Jazz greats celebrate Parker’s centennial

Wave Staff Report

LOS ANGELES — Aug. 28 would have been the 100th birthday of Charlie “Bird” Parker, one of the most legendary jazz musicians of all time.

Born Aug. 29, 1920, in Kansas City, Kansas, Parker is considered by many as one of the most important Black American figures in history, a towering musical genius who blazed his own path as a pioneering musician and composer, altering the course of music forever.

Sixty-five years after his untimely passing in 1955 at just 34 years old, Parker’s music still lives. His compositions continue to influence generations and can be heard in music from today’s visionaries, ranging from the envelope pushing hip-hop of Kendrick Lamar to the sprawling, celestial jazz of Kamasi Washington.

Last week, some of Parker’s most famous fans such as Herbie Hancock, Wynton Marsalis, Jon Batiste, Christian McBride and Jeff Goldblum, honored him with video tributes on the Official Charlie Parker YouTube Channel.

Former President Bill Clinton provided a heartfelt salute about his fellow alto saxophonist who he said, “left this world far too young but his spirit survives through the beauty, the power, the genius, of his music. It sounds and feels as young today as when he first played it and when I first heard it.”

If jazz history can be divided into two epochs — danceable swing and improvisational bebop — then Parker is the fault line. During his all too short but remarkable career, the alto saxophonist gave jazz lightning tempos, mind-bending chord substitutions and previously unexplored harmonic depth, paving the way for hard bop, free jazz, fusion and everything after.

Miles Davis summed up his accomplishments by saying “You can tell the history of jazz in four words.
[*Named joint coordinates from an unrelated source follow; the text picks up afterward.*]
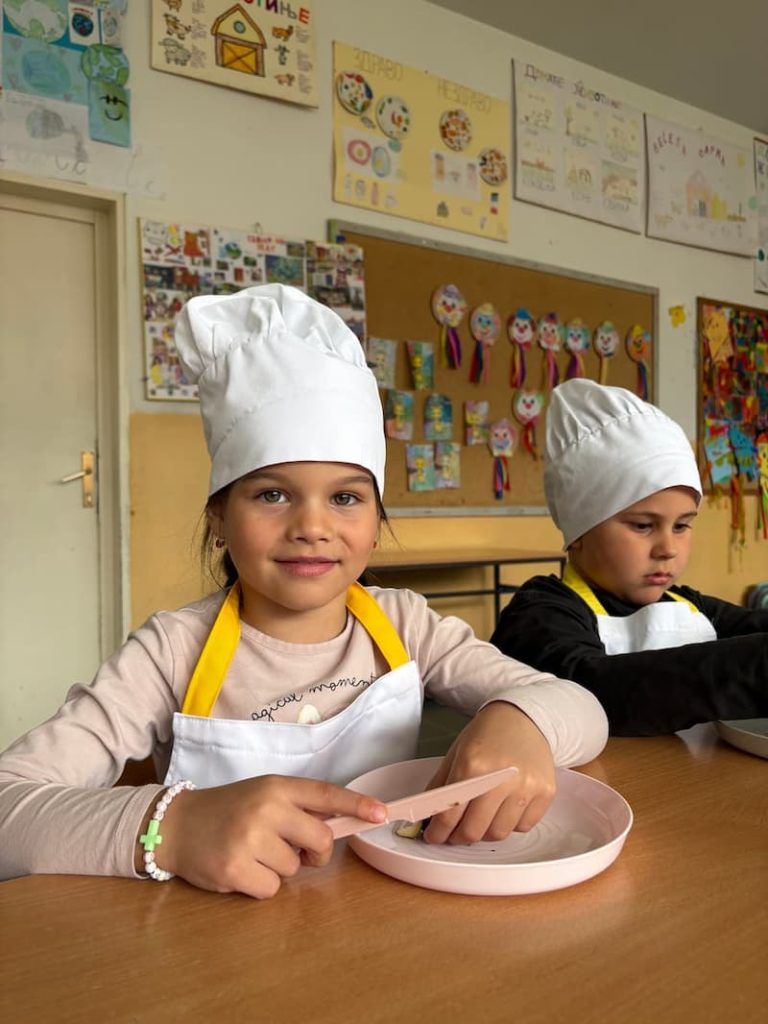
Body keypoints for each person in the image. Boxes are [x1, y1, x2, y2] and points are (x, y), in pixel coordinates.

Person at [0, 286, 607, 898]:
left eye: (345, 497)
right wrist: (172, 828)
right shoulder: (171, 652)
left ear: (376, 525)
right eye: (272, 494)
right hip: (219, 932)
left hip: (388, 909)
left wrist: (520, 719)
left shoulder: (407, 625)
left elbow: (582, 708)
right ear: (218, 518)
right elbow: (8, 806)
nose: (313, 526)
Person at [491, 378, 768, 736]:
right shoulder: (540, 614)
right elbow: (591, 691)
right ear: (579, 532)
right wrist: (754, 665)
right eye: (642, 526)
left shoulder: (687, 605)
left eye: (682, 526)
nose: (667, 548)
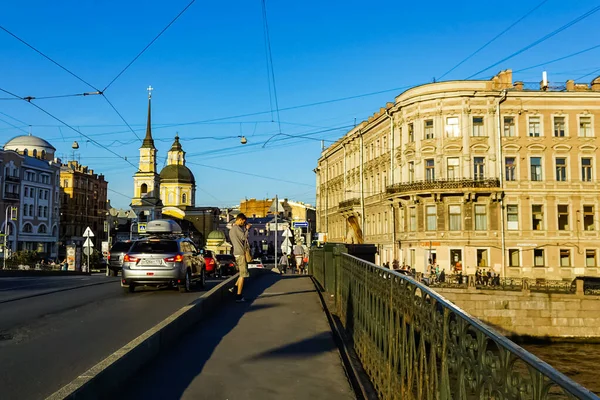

Louis Armstrong. Charlie Parker.” Parker was a meteoric musician that burned bright and much too quick. But his legacy more than lives on; it’s jazz scripture.

Jack Kerouac called him “as important as Beethoven.” Four of his recordings were inducted into the Grammy Hall of Fame including albums “Charlie Parker With Strings” and “Jazz At Massey Hall,” and the songs “Ornithology” and “Billie’s Bounce.”

In 1974, he was awarded a posthumous Grammy for best performance by a soloist for “First Recordings.” In 1988, the Clint Eastwood-directed biopic “Bird” brought his story to the silver screen. The U.S. Postal Service issued a commemorative stamp in his honor in 1995.

The Parker composition “Ko Ko” was included in the National Recorded Registry in 2002, declaring the song as “culturally, historically or aesthetically important … in the United States.” Although his life and career were short, the New Yorker has praised Parker as “one of the wonders of 20th-century music” and the New York Times deemed him “matchless” and a “bebop exemplar.”